(Text):
The concept however will work at any age level with appropriate language.

Here are the guidelines

  • Participate. In the online environment, it's not enough to show up! We need to hear your voice to feel your presence, and we especially need your comments to add to the information, the shared learning, and the sense of community in each class.
  • Think before you push the "Send" button. Did you say just what you meant? How will the person on the other end read the words? While you can't anticipate all reactions, do read over what you've written before you send it.
  • Be Clear. Remember that we can't see the grin on your face when you make a sarcastic comment, we can't see the concern on your face if you only say a couple of words, and we can't read your mind and fill in the gaps if you abbreviate your comments. So help us "see" you by explaining your ideas fully.
  • Consider those who don't know your language and will probably read your post through an automatic translation. It is absolutely important to use correct grammar and spelling because Google or another automatic translation is a machine which simply cannot think. It cannot deal with poor use of language and guess from it the right content.

(Source material):
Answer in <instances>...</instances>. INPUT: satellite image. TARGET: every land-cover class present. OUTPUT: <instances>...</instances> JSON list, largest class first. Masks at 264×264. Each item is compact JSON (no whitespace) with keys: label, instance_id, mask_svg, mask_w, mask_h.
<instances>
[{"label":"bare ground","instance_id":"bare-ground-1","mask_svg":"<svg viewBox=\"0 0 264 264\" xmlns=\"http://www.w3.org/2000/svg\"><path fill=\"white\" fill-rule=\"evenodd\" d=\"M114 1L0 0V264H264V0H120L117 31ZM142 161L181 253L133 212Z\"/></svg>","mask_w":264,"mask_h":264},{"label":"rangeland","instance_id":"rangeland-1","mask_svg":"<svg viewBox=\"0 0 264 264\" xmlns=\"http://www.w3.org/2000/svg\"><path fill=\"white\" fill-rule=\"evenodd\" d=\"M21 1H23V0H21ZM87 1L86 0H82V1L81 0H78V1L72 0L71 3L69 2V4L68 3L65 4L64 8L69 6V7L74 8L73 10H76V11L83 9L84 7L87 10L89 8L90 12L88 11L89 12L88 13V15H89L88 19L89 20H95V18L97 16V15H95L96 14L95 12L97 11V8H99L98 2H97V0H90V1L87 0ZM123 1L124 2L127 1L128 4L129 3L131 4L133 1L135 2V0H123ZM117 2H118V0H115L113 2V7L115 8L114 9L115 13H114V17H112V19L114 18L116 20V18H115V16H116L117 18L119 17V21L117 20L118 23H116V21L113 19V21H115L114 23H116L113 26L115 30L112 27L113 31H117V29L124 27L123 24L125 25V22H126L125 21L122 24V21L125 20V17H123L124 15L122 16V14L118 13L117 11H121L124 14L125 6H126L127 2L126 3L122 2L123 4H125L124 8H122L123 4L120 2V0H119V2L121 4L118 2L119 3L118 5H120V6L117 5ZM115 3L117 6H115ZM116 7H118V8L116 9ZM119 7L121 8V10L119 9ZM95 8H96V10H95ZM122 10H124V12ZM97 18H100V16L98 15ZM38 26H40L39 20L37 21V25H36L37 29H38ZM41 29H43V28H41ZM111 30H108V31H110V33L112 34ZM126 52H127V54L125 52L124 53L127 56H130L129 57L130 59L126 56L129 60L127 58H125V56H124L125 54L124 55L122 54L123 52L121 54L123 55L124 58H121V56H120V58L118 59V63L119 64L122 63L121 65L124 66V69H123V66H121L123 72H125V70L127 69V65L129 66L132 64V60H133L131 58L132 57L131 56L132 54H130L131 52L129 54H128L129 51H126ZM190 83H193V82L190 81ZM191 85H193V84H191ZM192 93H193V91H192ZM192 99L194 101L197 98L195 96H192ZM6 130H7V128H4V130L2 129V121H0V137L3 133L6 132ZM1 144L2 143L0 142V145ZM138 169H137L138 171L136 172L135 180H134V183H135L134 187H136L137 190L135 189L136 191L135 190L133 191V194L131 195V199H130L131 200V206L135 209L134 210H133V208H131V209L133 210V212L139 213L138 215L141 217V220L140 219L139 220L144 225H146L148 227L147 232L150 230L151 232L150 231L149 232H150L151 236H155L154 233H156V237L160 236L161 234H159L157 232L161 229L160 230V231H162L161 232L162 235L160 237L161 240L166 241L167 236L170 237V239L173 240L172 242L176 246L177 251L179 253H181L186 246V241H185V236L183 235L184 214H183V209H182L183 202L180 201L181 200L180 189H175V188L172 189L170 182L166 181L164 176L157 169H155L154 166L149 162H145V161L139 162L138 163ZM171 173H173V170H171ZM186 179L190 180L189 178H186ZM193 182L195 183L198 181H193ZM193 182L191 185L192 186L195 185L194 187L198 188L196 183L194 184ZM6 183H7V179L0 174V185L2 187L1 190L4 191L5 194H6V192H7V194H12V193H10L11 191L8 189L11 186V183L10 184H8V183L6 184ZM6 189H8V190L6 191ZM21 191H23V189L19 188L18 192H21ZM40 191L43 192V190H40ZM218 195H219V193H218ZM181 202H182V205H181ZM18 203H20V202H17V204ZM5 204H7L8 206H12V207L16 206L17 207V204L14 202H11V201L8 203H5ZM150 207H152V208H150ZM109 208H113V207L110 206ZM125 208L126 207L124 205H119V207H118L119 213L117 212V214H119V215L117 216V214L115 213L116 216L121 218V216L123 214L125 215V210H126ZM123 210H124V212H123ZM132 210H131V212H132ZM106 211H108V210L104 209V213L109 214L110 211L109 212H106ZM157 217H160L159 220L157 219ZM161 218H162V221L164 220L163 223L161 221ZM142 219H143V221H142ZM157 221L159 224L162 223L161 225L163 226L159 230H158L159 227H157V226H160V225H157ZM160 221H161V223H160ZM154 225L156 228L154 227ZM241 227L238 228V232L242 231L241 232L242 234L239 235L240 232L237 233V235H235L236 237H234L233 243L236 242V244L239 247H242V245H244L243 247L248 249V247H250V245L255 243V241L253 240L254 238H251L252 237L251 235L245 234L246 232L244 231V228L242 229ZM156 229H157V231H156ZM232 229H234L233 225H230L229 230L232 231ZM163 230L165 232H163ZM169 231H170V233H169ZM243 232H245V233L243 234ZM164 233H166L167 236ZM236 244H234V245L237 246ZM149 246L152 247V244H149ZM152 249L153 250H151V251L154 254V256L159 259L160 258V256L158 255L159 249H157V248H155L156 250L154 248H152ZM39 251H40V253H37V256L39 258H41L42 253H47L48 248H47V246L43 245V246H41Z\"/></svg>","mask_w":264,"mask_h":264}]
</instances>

(Stated task 1): Please repeat word for word the stretch of the online participation guidelines from "The concept however" through "your ideas fully.".
(Stated task 2): In the online participation guidelines, what should you do with what you've written before you send it?
The lines are separate material and have nothing to do with the guidelines.

(Problem solution 1):
The concept however will work at any age level with appropriate language.

Here are the guidelines

  • Participate. In the online environment, it's not enough to show up! We need to hear your voice to feel your presence, and we especially need your comments to add to the information, the shared learning, and the sense of community in each class.
  • Think before you push the "Send" button. Did you say just what you meant? How will the person on the other end read the words? While you can't anticipate all reactions, do read over what you've written before you send it.
  • Be Clear. Remember that we can't see the grin on your face when you make a sarcastic comment, we can't see the concern on your face if you only say a couple of words, and we can't read your mind and fill in the gaps if you abbreviate your comments. So help us "see" you by explaining your ideas fully.

(Problem solution 2): Read it over.